You’re also thinking, “Will I know how to take care of a baby? After all, I’ve never really done that before. I’ve babysat, but that’s not taking care of a child full time. Am I up to this? Will I be a good mother?”
If course you will, Mommy. God wouldn’t have given me to you unless He knew you’d be the very best mother for me.
Well, Mommy, I’ve never been a baby before. I’ve never lived outside of your body, except for my time up in heaven. I’ve always been safe and comfortable inside of you, so this is all new to me, too. We’re going to be learning how to do this together.
We’ll have to be patient with each other. I’ll do things you don’t understand, and I probably won’t either. We’ll both figure them out together. There’ll be times when we’re both tired and want to sleep, but we won’t be able to. Sometimes I’ll cry and you won’t know why…and possibly neither will I. That will be challenging…but we’ll get through it.
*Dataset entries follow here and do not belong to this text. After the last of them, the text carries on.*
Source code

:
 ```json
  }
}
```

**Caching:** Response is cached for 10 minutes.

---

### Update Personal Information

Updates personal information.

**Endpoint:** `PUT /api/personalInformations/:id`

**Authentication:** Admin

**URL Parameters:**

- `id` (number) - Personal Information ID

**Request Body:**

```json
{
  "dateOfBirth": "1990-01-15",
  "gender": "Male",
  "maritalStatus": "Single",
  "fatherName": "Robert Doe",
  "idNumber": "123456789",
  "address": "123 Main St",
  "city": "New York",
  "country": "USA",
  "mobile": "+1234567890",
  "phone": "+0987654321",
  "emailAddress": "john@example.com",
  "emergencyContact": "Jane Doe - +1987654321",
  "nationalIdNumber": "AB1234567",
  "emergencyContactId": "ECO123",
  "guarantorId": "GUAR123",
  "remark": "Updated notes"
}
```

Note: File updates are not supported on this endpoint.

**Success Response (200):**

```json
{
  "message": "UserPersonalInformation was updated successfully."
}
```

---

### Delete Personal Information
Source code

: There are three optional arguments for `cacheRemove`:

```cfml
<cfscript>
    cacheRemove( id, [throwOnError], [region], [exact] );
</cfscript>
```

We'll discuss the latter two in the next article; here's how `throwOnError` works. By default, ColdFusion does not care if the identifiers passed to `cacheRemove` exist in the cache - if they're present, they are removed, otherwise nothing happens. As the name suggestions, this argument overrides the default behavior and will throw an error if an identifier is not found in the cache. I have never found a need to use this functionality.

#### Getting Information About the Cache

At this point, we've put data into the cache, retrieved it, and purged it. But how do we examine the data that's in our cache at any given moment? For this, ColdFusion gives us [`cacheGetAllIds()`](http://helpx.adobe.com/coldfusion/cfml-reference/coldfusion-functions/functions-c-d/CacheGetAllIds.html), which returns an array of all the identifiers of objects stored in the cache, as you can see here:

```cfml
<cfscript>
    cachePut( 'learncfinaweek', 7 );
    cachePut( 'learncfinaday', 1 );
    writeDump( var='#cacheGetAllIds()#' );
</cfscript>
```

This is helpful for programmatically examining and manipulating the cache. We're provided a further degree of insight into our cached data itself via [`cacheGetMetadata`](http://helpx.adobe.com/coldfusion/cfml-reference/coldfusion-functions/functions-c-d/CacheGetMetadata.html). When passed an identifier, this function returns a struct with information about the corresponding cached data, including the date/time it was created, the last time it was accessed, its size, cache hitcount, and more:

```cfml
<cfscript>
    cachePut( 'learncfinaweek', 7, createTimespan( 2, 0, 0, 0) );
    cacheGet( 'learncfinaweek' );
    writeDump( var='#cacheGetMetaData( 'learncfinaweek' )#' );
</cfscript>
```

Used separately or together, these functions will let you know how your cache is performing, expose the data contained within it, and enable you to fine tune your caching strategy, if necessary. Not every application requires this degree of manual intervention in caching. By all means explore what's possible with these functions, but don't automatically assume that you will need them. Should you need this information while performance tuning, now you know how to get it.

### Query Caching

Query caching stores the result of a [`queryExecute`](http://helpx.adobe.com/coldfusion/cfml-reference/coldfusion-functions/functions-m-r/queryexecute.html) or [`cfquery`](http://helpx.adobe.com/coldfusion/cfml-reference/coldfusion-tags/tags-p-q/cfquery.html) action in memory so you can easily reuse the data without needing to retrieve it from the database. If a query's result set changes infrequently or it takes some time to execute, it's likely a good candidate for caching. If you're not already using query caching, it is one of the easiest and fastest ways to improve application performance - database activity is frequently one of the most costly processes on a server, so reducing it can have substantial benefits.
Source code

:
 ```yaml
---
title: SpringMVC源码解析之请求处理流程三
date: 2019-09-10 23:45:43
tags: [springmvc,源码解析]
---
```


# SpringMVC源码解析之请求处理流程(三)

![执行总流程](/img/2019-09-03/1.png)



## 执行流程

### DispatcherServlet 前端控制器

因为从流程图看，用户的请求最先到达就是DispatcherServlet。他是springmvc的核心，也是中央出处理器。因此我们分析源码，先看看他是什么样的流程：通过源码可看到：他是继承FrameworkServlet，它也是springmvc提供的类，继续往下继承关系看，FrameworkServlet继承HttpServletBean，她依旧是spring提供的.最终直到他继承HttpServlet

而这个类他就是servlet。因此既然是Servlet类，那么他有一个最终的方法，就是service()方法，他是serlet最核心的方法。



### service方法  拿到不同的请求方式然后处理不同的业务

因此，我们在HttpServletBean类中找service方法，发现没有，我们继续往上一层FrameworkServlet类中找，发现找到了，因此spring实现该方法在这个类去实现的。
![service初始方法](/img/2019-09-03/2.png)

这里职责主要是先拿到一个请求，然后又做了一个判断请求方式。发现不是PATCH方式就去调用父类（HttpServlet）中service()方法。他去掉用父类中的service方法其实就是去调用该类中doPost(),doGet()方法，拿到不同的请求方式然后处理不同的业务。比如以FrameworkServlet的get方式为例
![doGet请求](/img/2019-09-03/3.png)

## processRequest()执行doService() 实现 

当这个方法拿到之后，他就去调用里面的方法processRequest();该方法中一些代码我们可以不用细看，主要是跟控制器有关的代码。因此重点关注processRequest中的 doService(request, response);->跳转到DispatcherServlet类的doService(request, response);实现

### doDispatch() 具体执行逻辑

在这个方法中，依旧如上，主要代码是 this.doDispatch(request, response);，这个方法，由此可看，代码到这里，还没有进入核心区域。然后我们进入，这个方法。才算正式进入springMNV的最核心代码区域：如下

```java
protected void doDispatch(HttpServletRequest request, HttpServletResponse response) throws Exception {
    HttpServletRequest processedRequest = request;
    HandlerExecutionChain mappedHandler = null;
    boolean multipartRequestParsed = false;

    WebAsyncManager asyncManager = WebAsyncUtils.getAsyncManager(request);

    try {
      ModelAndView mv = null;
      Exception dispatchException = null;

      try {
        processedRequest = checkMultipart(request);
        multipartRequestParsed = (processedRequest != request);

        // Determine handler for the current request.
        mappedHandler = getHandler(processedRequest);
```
But there will be other times that will be so happy! We’ll do all kinds of fun things together. You’ll play with me while you’re giving me a bath. You’ll cuddle with me in our favorite chair, and read a book to me, and point out the pretty pictures. You’ll talk to me and share secrets with me that I won’t tell, because I won’t be able to talk yet. We’ll go for walks, with you pushing me in my stroller. You’ll watch me to learn to crawl, and then take my very first steps.
And then you’ll wonder why I’m growing up so quickly.
So Happy Mother’s Day, Mommy. This year your gift is me! And I’m going to be here soon! I promise!
Until then, good night, Mommy. I love you!